Tinder si espande al browser
Tinder non ha bisogno di presentazioni al giorno d'oggi. Con oltre 50 milioni di utenti, è diventato una priorità per chiunque desideri trovare un partner tramite Internet. Il modo tradizionale per accedere a Tinder è tramite le sue app ufficiali, ma ora si aggiunge Tinder Online. In pratica, l'azienda mira a espandere i propri confini abilitando l'accesso a qualsiasi dispositivo in grado di eseguire un browser, a cominciare da PC desktop e portatili.
Non tutti abbiamo una connettività decente. A dire il vero, non tutti abbiamo un dispositivo mobile, e questo semplice dettaglio può lasciarci fuori da molti servizi online. Diverse piattaforme hanno riconosciuto nel tempo che il numero di utenti che navigano sui propri desktop o utilizzano PC portatili continua a essere enorme, per quanto il numero di smartphone attivati non smetta di crescere. Tinder è uno dei grandi assenti. Le ultime statistiche indicano oltre cinquanta milioni di utenti, ma se vuoi far parte di quella legione, hai bisogno di uno smartphone o di un tablet. Fortunatamente, le cose stanno per cambiare...
Facciamo spazio a Tinder Online. In sostanza, i responsabili hanno fatto una cosa semplice: abilitare l'accesso a Tinder per i browser generici. PC, dispositivi Windows Phone/Mobile, e persino smart TV e console dovrebbero essere in grado di accedere. L'annuncio ufficiale indica che all'inizio le funzionalità di Tinder Online saranno un po' più limitate rispetto a quelle dell'app, ma è solo questione di tempo perché entrambe le risorse si allineino.

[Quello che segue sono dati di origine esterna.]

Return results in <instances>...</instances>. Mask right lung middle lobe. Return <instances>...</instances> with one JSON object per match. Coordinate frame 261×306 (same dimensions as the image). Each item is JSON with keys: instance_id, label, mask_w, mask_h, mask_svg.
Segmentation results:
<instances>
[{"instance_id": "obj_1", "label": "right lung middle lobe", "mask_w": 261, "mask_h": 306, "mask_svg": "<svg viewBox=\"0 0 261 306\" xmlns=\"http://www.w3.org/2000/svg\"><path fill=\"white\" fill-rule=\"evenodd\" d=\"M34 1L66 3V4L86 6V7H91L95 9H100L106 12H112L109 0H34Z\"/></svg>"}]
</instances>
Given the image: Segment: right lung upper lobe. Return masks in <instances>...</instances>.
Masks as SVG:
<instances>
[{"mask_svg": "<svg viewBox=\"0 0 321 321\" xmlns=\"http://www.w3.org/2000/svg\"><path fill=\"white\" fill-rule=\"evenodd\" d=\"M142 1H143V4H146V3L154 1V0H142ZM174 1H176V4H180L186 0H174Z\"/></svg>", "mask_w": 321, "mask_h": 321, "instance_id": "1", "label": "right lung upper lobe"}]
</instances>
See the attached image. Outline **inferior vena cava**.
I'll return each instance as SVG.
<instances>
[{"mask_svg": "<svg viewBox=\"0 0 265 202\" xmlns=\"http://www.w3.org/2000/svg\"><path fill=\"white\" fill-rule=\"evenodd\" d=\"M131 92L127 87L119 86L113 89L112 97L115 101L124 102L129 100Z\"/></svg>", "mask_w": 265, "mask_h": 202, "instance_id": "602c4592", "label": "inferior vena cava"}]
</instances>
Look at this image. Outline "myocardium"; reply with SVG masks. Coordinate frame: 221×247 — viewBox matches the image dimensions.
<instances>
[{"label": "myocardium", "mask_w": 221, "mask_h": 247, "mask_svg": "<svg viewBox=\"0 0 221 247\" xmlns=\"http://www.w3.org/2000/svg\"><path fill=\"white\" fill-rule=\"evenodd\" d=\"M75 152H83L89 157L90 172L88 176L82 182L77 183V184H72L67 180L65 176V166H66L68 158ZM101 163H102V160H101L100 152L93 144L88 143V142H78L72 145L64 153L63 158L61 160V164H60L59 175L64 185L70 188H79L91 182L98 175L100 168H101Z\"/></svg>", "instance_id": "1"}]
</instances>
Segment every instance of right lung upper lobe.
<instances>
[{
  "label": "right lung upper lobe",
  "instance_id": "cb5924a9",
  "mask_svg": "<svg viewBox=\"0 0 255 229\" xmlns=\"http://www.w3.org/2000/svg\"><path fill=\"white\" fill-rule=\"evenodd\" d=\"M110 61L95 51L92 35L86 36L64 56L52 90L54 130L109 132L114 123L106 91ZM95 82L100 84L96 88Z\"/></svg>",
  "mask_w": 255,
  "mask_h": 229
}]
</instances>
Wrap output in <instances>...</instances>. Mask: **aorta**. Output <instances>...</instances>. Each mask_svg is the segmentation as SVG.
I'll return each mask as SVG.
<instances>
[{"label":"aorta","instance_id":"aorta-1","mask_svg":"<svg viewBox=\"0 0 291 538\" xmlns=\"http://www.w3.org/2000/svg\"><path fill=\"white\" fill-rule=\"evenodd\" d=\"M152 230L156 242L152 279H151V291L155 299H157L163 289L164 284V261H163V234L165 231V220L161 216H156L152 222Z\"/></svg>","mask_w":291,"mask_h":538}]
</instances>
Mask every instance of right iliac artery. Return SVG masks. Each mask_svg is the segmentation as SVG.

Tinder Online ha avuto quello che viene chiamato un lancio «soft», e la sua disponibilità iniziale è limitata a otto paesi: Argentina, Brasile, Colombia, Indonesia, Italia, Messico, Filippine e Svezia. Se tutto andrà bene e non ci saranno gravi problemi tecnici, l'arrivo di Tinder Online in altri mercati sarà inevitabile. Senza dubbio, Tinder ha appena fatto un passo nella giusta direzione. Immagino che molte aziende non saranno felici di vedere i propri dipendenti «scorrere» durante l'orario di lavoro, ma questo fa parte del gioco.